Haberin Devamı
Genellikle ekonomi yazıyorum. Ekonomi ile doğrudan ya da dolaylı ilişkisi zayıf olaylara gündemde öne çıksalar bile girmiyorum. Bu kuralı ancak çok önemli kabul ettiğim bazı durumlarda bozuyorum. Türkiye’de yeniden askeri darbe ihtimalinden söz edilmesi böyle bir durumdur. Tarafsız kalmak ya da sessizce geçiştirmek bence mümkün değildir. Özellikle darbeye karşı yurttaşların mutlaka bunu ifade etmeleri gerekir.
Pazartesi günü gazetelerde askeri darbe karşıtı bir bildirinin çok sayıda yurttaş tarafından imzalandığı haberi çıktı. Okuyucularım arasında bildiriye ulaşamayanların çok olacağını düşünerek olduğu gibi köşeme taşımaya karar verdim.
YURTTAŞ BİLDİRİSİ
27 Nisan 2007 gecesi yayınlanan Genelkurmay Başkanlığı muhtırası, zaten kısıtlı olan demokrasimizin çok ağır yaraladı.
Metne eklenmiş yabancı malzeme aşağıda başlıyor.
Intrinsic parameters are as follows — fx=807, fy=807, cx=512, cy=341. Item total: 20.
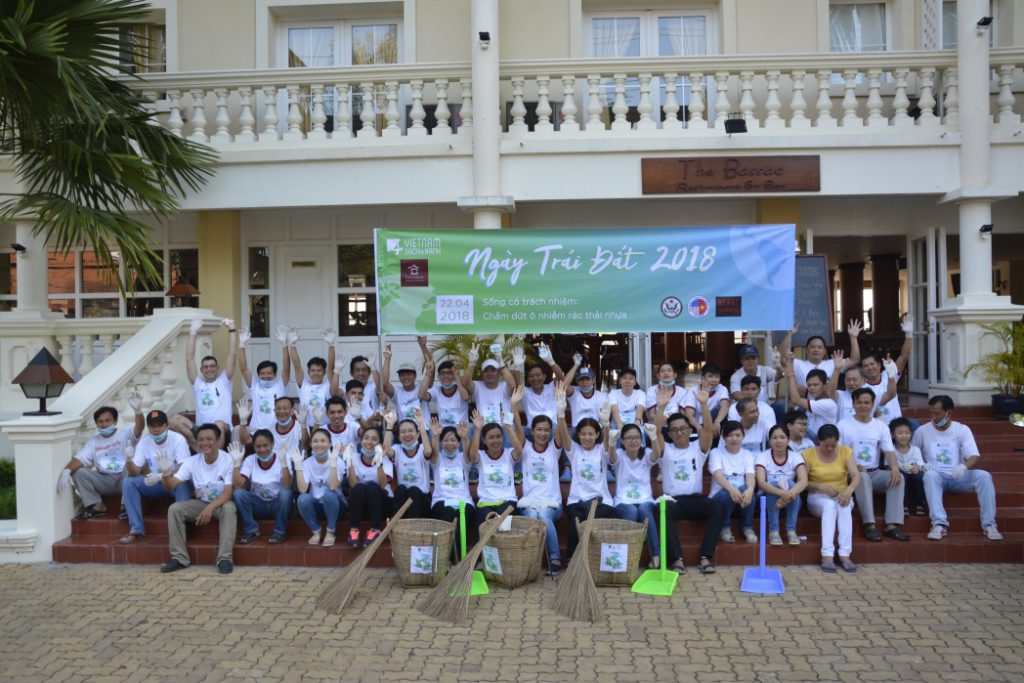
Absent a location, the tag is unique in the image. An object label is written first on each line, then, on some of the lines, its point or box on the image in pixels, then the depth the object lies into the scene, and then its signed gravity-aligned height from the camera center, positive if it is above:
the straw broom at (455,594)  5.65 -1.74
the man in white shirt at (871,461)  6.88 -1.01
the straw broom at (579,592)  5.63 -1.73
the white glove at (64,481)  7.25 -1.12
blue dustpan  6.10 -1.79
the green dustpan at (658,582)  6.14 -1.82
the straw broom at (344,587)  5.85 -1.73
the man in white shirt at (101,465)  7.39 -1.01
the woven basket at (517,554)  6.18 -1.57
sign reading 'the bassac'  9.39 +2.01
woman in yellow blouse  6.58 -1.19
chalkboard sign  9.87 +0.59
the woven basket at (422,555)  6.19 -1.57
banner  7.79 +0.67
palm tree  7.20 +2.30
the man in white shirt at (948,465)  6.87 -1.07
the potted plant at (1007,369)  8.62 -0.28
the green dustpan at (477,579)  6.13 -1.77
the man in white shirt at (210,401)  7.96 -0.47
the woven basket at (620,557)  6.16 -1.56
Askeri bürokrasinin siyasi alana müdahale etmesi, siyasetin silahların gölgesinde yürümesinin doğal karşılanması, rejimin asker vesayeti altında olması kabul edilemez. Genelkurmay Başkanlığı’nın muhtırası demokratik rejime yönelik açık bir tehdittir ve yasalara göre suçtur.
Biz aşağıda imzası bulunan yurttaşlar bu muhtırayı açıkça reddediyoruz!..
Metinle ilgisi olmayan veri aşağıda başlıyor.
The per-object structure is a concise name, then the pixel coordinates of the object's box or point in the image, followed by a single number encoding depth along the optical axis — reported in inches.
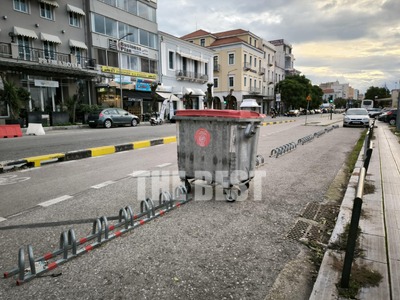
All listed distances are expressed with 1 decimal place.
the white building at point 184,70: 1366.9
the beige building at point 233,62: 2047.2
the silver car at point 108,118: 834.2
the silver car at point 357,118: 861.8
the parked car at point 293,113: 2221.1
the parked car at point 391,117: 1008.9
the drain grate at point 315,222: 134.5
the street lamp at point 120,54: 1063.9
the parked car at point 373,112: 1924.2
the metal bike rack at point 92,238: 100.1
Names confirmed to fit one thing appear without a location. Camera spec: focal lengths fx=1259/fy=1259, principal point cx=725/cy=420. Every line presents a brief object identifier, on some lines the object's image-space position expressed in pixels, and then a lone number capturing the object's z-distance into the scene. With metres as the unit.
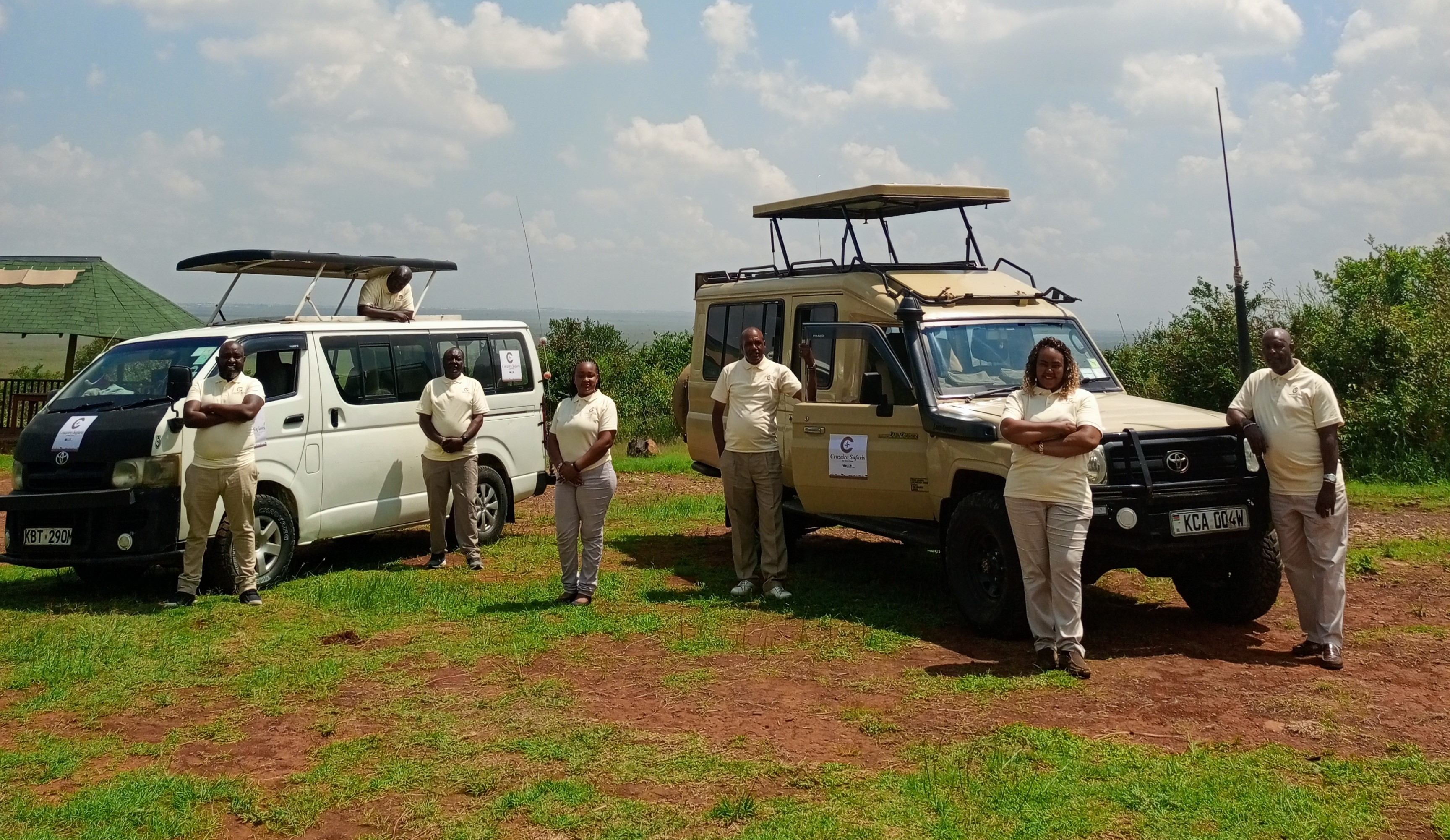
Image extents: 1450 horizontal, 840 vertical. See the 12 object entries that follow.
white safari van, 8.52
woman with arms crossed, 6.53
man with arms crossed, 8.38
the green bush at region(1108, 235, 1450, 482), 15.62
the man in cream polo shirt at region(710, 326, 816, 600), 8.64
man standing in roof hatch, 10.78
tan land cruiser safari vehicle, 6.98
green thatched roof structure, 22.50
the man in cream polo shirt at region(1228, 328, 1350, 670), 6.74
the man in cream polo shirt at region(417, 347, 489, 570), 9.93
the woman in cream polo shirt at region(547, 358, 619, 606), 8.24
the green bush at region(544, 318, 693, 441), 25.70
Bugün siyasal, ekonomik, sosyal alanda yaşadığımız kriz, cumhurbaşkanının halk tarafından seçilmesiyle de aşılamayacak derinliktedir. Cumhurbaşkanı seçiminde oy veren seçmenlerin yarıya yakınının siyasi tercihlerinin mevcut seçim yasaları ile parlamentoya yansımayacağı bir sistemde kriz devam edecek; yeni bir genel seçim de krizi çözmeyecek ve sadece kısa bir süre için erteleyecektir.
12 Eylül rejimi bütünüyle tıkanmıştır.
Bugün yaşanan sorunların temelinde, 12 Eylül darbesinin ürünü olan 1982 Anayasası ve bu Anayasa’nın kurguladığı rejim vardır. Türkiye, içinde bulunduğu bunalımdan kalıcı biçimde çıkmak istiyorsa, bir an önce bu Anayasa’dan kurtulmalıdır.
Ülkemiz; özgürlükçü, çoğulcu, barışçı, demokratik, laik anlayış ortak paydasında, hukukun uluslararası ilkeleri ve değerleri ile örülmüş yeni bir anayasaya kavuşmadıkça, keza seçim barajları kaldırılarak toplumun bütün kesimlerinin siyasal temsiline olanak tanıyan bir Seçim Yasası benimsenmedikçe sürekli kriz üreten bu yapıyı ve krizden beslenen odakları etkisiz kılmak mümkün değildir.
Oysa son günlerde yaşananlar, olması gerekenin tam aksine, ” vesayet demokrasisi “nin açık darbeye dönüştürülmesi için bahaneler arandığını gösteriyor. Bizler, laik cumhuriyetin muhtıralara yaslanarak değil ancak daha fazla demokrasi içinde yaşatılacağına inanıyoruz.
“Ne mutlu Türküm demeyenler düşmandır” diyebilenlere yanıtımız açıktır: Düşman değil, tersine bu ülkenin sorumlu ve duyarlı yurttaşlarıyız ve yaratılan bu ortamda asla mutlu değiliz.
Özgür, demokratik, laik Türkiye’yi korumaya kararlı yurttaşlar olarak demokrasiyi yok etmeye yönelen her türlü müdahaleye karşı direnme hakkına sahip olduğumuzu açıkça belirtiyoruz.